══ SUPPLIED RECORDS

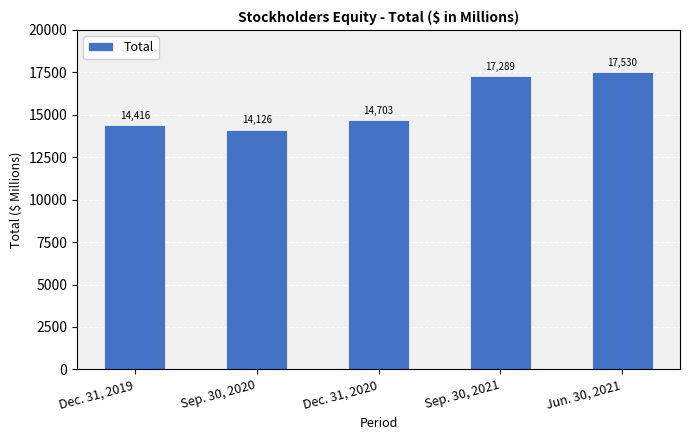

Rank the categories by value from lowest to highest.

Sep. 30, 2020, Dec. 31, 2019, Dec. 31, 2020, Sep. 30, 2021, Jun. 30, 2021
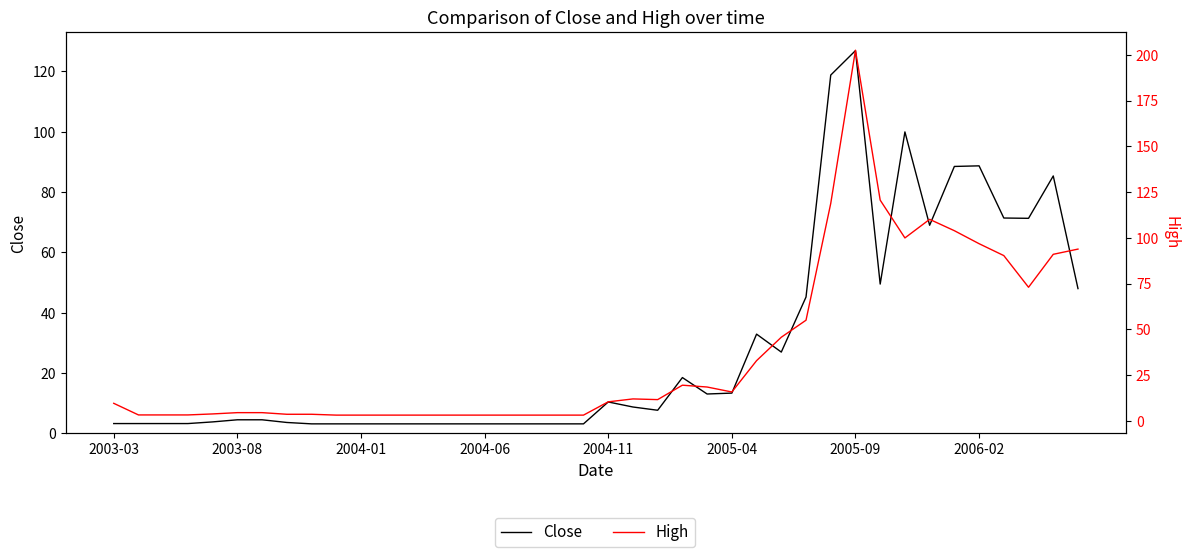

How many values in the High series exceed 10?

20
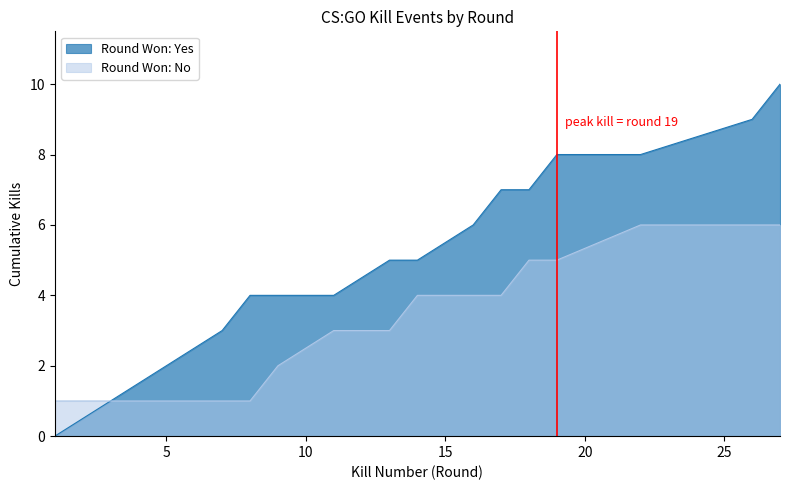

Rank the series by their maximum value, from lowest to highest.

Round Won: No, Round Won: Yes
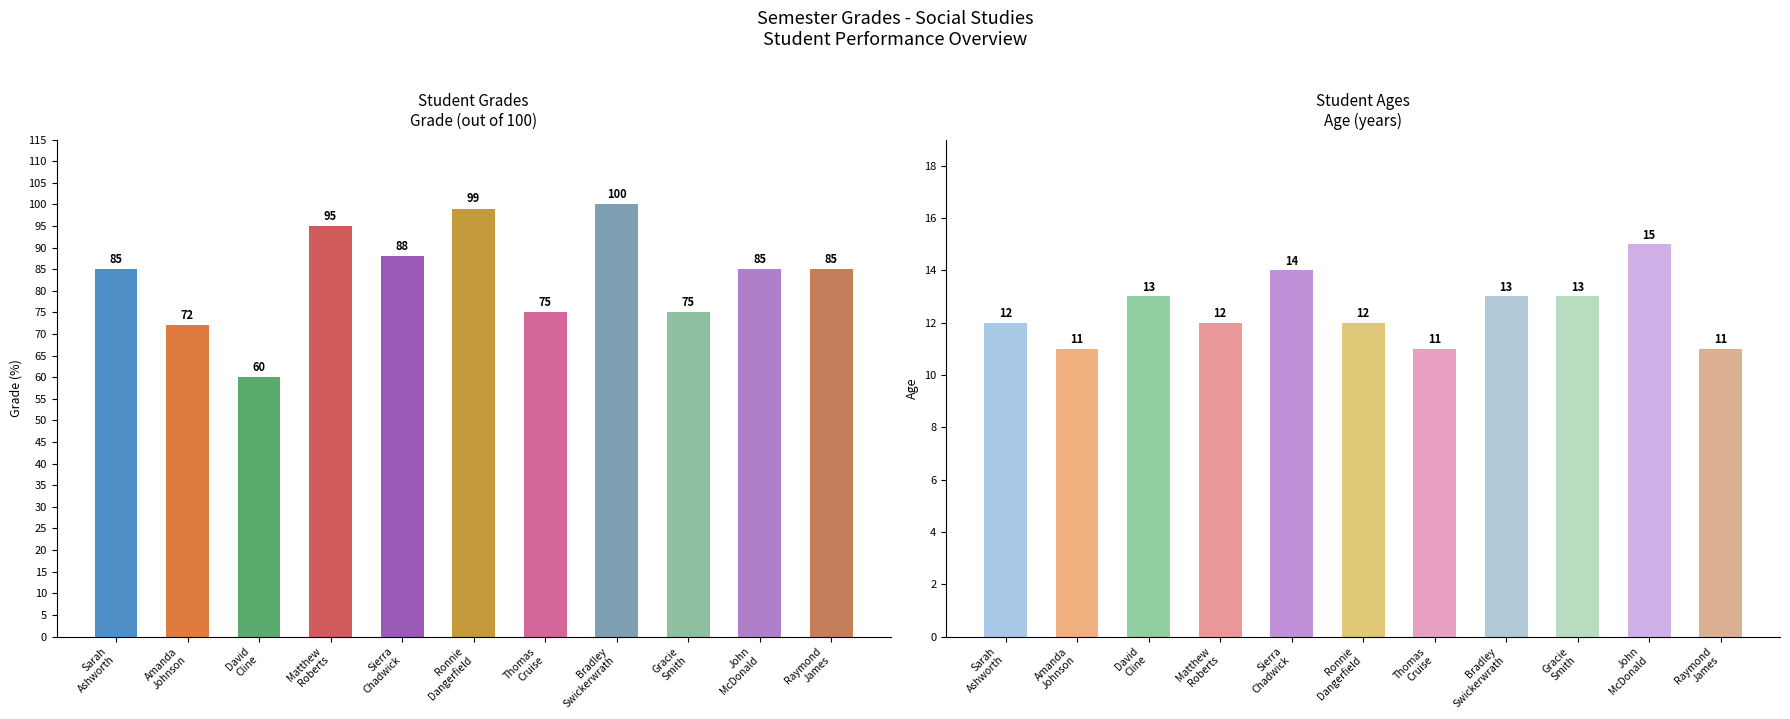

How many values in the Age series are below 12?

3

════

*WHAT YOU NEED TO DO*
Render the data above as a Markdown table with the columns Row and Text: number each nonblank line in order and put the line beside its number. Leave the pictures out.

*SOLUTION TO THIS PROBLEM*
| Row | Text |
|---|---|
| 1 | Rank the categories by value from lowest to highest. |
| 2 | Sep. 30, 2020, Dec. 31, 2019, Dec. 31, 2020, Sep. 30, 2021, Jun. 30, 2021 |
| 3 | How many values in the High series exceed 10? |
| 4 | 20 |
| 5 | Rank the series by their maximum value, from lowest to highest. |
| 6 | Round Won: No, Round Won: Yes |
| 7 | How many values in the Age series are below 12? |
| 8 | 3 |